黒い衛生局員
ドーム状の積層構造を持つその建造物は一階。天井は遥かに高く、密閉された空間に外日は射さない。等間隔に吊るされた明色蛍光の灯が、くすんだオレンジの光を当階全体に僅かながら与えている。
がらんどうのような空間。広大だが何もなく、寒々しい。元は何の為の施設だったのか、今の状態からは判別出来ないほど。天蓋や壁と同じ鋼質な素材で設えられた床には、長い時間をかけて堆積した埃が、薄汚れた絨毯のように敷かれている。
外界から隔絶された空虚な世界、時間も何も存在しないような其処に、二つの不似合いなモノが在った。一つは空間の北側に設置されている昇降機。手入れのされていない鈍色の柵に囲まれた、階下へと通じる唯一の通用路だ。
普段ならば周辺の床と同じに定点へ嵌め込まれている移動床部が、今は存在しない。大人でも四、五人は余裕を持って乗れるだろうスペースの床が、柵に囲まれた一部分だけ消失している。

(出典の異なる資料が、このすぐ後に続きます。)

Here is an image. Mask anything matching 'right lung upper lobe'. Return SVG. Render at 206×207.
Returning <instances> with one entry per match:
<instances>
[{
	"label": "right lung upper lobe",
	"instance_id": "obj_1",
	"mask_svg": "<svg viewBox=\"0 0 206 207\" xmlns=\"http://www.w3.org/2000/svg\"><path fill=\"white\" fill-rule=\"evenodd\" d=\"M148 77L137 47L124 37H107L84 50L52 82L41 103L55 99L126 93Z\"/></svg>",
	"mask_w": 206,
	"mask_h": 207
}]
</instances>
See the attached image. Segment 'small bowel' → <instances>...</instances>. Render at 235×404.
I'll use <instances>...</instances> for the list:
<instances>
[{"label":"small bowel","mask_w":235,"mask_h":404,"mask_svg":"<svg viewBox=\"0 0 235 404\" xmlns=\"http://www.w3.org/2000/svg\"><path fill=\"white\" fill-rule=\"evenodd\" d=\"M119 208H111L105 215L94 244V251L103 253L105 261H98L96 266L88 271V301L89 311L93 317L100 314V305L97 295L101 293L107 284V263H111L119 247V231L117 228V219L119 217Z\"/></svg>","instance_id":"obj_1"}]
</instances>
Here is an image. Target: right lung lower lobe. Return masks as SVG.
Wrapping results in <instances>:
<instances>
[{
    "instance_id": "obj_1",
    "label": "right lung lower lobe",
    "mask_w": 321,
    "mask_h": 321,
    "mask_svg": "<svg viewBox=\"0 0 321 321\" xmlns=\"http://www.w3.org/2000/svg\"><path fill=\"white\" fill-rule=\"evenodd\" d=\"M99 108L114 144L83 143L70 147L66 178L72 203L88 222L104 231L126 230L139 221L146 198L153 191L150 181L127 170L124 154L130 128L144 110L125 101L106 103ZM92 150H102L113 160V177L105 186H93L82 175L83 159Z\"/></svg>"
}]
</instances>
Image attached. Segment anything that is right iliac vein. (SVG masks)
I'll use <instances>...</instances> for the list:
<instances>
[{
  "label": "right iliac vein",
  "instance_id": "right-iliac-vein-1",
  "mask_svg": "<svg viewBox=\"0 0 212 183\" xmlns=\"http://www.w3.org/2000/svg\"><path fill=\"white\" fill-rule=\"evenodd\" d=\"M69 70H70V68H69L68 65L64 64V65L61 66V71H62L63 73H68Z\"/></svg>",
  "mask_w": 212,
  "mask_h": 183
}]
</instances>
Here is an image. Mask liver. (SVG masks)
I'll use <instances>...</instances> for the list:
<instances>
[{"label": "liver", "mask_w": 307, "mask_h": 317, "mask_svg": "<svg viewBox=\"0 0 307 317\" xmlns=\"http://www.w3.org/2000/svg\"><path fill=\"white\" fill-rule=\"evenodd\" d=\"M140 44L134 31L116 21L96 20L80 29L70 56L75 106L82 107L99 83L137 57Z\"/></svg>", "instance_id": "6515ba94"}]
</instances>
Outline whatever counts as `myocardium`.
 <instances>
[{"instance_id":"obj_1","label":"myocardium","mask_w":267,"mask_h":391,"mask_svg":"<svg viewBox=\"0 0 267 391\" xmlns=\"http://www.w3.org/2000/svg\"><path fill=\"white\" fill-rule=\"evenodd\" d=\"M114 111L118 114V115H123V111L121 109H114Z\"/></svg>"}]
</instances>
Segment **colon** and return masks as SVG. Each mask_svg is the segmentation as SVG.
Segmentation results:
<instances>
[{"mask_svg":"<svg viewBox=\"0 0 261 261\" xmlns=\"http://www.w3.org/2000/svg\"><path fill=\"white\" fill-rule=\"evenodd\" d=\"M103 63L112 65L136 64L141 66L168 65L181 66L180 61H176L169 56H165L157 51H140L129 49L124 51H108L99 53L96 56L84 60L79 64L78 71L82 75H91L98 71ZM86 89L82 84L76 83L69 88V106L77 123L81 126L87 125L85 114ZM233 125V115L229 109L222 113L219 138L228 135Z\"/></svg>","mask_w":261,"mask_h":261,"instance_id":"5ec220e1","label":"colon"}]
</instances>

本来床の在るべき其処には穴が開き、漆黒の口が覗いていた。
その穴の下方から微かに聞こえるモーターの駆動音が、死に満ちたが如く静然とする空間に、生の気配を感じさせるが故に異質。
もう一つは、稼働中の昇降機より数m離れた位置から、在るか無いかというワイヤーの巻き取り音へ耳を澄ませ、昇降機自体を見詰める者の存在。首から爪先までをメタリックブルーのライダースーツで覆い、頭部にはフルフェイスヘルメットを被っている。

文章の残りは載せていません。